### Aim of the exercise
Could you rewrite the stretch from "The effect of" through "Mikos, Antonios G." in the bone regeneration abstract, putting "signaling proteins" wherever "growth factors" appears?

The effect of simultaneous, controlled release of angiogenic and osteogenic growth factors on the enhancement of osteogenesis within craniofacial defects
Mikos, Antonios G.
Doctor of Philosophy
Successful translation of experimental therapeutics to the clinical setting will require development of challenging in vivo models which mimic oral and craniofacial wound healing environments, and can accurately assess a construct's angiogenic and osteogenic performance. With the intent of developing an easily accessible and reproducible, non-healing alveolar bone defect in the rabbit, 10-mm diameter partial- and full thickness cylindrical defects were created in the premolar/molar region of the mandible. Microcomputed tomography (micro-CT) and histological analysis of the partial thickness defect demonstrated significant bone formation at 8 weeks, and complete union and contour regeneration at 16 weeks. In contrast, the full thickness defect was never able to bridge itself and only exhibited partial bone regeneration by 16 weeks, demonstrating the potential of the mandibular full thickness defect as a test bed for tissue engineering constructs. A subsequent study examined the use of contrast-enhanced micro-CT to characterize neovascularization in the rabbit alveolar bone defect model. Scaffold-implanted groups were found to have differences in vessel network morphology versus empty defects. These results suggest the rabbit alveolar bone defect model in conjunction with micro-CT imaging is a robust system for evaluating the angiogenic and osteogenic potential of tissue engineering constructs. Lastly, the scale-up to larger human applications will require rapid and adequate vascularization throughout implanted scaffolds, perhaps necessitating simultaneous delivery of angiogenic and osteogenic growth factors with specific release kinetics and dosages for effective tissue regeneration. A final study investigated the dose effect of simultaneous delivery of vascular endothelial growth factor (VEGF) and bone morphogenetic protein-2 (BMP-2) for bone regeneration in a critical size rat cranial defect at 12 weeks. A dose-dependent decrease in percent bone formation was observed as BMP-2 alone decreased from 2 microg to 0.5-1 microg. The addition of VEGF in amounts of 6-12 microg was unable to reverse this decrease in bone formation, although improvements in bony bridging were seen in some of the dual release groups. Thus, further optimization of the growth factor doses and release kinetics may be required to observe long-term benefits over single growth factor release in this particular animal model.

[Source data]
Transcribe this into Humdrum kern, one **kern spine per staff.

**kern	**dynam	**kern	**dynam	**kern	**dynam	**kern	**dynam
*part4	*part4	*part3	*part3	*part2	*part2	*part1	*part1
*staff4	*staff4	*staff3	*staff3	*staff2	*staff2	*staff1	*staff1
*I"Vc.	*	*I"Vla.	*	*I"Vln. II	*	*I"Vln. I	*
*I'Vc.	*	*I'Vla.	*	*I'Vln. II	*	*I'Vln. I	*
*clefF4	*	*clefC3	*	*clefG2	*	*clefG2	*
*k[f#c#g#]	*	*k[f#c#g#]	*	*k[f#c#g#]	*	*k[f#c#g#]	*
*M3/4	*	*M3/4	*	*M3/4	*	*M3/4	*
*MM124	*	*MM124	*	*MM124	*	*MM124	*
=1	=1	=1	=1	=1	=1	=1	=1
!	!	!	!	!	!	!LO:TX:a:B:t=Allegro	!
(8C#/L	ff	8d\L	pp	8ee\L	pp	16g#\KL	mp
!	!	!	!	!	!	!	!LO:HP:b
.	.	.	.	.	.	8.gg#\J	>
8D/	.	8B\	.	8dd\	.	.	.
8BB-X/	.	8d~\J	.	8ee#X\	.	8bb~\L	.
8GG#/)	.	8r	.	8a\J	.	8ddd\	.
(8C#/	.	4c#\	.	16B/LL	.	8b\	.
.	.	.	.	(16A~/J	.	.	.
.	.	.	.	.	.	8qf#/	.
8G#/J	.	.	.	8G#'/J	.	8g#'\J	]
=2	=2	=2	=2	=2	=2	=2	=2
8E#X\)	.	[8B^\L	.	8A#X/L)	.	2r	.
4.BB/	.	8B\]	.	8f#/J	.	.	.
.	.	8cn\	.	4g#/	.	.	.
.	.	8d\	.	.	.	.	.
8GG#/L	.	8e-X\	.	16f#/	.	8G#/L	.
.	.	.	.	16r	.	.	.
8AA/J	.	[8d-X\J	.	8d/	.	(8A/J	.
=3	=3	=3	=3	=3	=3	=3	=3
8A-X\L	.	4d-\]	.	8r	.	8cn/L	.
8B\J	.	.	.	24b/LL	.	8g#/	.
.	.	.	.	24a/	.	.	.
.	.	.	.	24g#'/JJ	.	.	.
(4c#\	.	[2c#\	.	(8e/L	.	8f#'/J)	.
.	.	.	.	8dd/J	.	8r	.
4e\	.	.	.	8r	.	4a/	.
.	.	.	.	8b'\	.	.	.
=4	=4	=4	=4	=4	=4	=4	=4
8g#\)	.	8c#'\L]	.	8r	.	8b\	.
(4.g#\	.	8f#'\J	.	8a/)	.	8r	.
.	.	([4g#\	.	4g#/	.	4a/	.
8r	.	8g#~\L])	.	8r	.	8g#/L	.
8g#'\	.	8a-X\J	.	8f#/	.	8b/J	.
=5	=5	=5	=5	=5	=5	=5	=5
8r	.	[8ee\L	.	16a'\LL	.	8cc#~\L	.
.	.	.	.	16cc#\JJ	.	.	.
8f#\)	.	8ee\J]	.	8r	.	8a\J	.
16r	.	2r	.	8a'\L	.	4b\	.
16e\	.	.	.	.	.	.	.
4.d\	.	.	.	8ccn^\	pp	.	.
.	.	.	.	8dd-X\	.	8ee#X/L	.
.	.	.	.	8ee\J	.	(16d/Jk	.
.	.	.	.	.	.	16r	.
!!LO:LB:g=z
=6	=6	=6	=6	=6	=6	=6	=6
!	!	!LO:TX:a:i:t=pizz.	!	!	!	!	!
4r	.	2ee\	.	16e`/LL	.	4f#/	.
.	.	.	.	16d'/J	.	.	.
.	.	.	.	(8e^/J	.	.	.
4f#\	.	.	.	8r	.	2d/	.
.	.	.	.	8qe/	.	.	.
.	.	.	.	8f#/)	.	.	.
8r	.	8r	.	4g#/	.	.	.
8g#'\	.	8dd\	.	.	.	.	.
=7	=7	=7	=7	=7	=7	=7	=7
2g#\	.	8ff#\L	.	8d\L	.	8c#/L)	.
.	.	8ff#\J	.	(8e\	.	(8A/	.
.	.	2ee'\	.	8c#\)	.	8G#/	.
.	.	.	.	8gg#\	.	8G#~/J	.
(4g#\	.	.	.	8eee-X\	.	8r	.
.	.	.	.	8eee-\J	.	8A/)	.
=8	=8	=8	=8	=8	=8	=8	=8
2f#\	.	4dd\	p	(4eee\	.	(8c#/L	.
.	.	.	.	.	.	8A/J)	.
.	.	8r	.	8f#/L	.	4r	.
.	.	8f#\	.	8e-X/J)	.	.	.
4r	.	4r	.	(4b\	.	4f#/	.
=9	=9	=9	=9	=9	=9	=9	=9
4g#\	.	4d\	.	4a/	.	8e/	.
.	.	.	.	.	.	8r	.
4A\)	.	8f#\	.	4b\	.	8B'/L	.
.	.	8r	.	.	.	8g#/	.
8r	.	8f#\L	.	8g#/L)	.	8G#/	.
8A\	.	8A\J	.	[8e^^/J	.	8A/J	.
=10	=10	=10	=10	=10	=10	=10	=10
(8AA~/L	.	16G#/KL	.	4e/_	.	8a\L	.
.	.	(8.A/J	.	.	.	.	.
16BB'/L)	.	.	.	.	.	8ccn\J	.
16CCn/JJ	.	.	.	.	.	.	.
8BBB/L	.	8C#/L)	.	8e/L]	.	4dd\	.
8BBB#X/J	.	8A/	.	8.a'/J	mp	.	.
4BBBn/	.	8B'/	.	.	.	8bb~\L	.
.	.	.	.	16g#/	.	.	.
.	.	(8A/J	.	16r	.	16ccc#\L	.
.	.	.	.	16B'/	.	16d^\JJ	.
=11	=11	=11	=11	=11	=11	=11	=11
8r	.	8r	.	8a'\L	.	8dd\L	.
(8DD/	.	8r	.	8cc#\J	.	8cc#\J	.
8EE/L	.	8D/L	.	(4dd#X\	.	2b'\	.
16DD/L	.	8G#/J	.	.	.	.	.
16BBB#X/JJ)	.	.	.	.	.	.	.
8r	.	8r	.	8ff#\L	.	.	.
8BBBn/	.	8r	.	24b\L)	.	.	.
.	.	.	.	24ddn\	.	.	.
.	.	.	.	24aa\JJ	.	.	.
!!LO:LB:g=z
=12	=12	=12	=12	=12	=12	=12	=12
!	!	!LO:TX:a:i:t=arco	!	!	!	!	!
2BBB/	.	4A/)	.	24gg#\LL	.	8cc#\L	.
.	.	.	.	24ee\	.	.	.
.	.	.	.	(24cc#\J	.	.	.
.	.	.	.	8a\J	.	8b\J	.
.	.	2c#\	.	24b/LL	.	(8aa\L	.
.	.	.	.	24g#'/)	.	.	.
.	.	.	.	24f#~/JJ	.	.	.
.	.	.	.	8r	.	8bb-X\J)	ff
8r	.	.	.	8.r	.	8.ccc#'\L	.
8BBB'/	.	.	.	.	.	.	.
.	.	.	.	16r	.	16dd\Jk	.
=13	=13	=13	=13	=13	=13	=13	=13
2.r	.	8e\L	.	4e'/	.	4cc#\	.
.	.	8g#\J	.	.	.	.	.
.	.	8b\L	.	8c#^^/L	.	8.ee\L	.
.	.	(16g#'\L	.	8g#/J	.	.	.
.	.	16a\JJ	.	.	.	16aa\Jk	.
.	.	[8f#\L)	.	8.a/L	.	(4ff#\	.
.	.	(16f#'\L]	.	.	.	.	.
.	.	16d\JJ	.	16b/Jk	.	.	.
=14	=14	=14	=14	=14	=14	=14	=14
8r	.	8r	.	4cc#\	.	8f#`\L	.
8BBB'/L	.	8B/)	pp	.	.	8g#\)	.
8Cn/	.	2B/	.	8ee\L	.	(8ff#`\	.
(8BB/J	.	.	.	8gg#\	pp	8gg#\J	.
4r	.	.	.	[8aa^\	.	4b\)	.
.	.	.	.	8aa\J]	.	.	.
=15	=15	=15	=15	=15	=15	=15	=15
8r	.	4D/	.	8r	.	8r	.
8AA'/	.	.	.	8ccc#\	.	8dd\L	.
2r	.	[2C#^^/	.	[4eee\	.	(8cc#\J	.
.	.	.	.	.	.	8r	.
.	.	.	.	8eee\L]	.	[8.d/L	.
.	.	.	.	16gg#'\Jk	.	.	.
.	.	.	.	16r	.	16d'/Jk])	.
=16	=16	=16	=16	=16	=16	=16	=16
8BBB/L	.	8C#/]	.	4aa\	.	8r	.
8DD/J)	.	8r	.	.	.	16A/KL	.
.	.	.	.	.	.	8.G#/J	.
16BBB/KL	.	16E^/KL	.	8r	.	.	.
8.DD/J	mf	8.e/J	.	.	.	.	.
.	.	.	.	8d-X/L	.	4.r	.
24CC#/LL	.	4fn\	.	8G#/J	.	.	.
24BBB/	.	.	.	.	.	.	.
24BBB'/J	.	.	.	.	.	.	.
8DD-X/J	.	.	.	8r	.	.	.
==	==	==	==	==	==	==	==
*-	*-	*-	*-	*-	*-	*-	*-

### The answer
The effect of simultaneous, controlled release of angiogenic and osteogenic signaling proteins on the enhancement of osteogenesis within craniofacial defects
Mikos, Antonios G.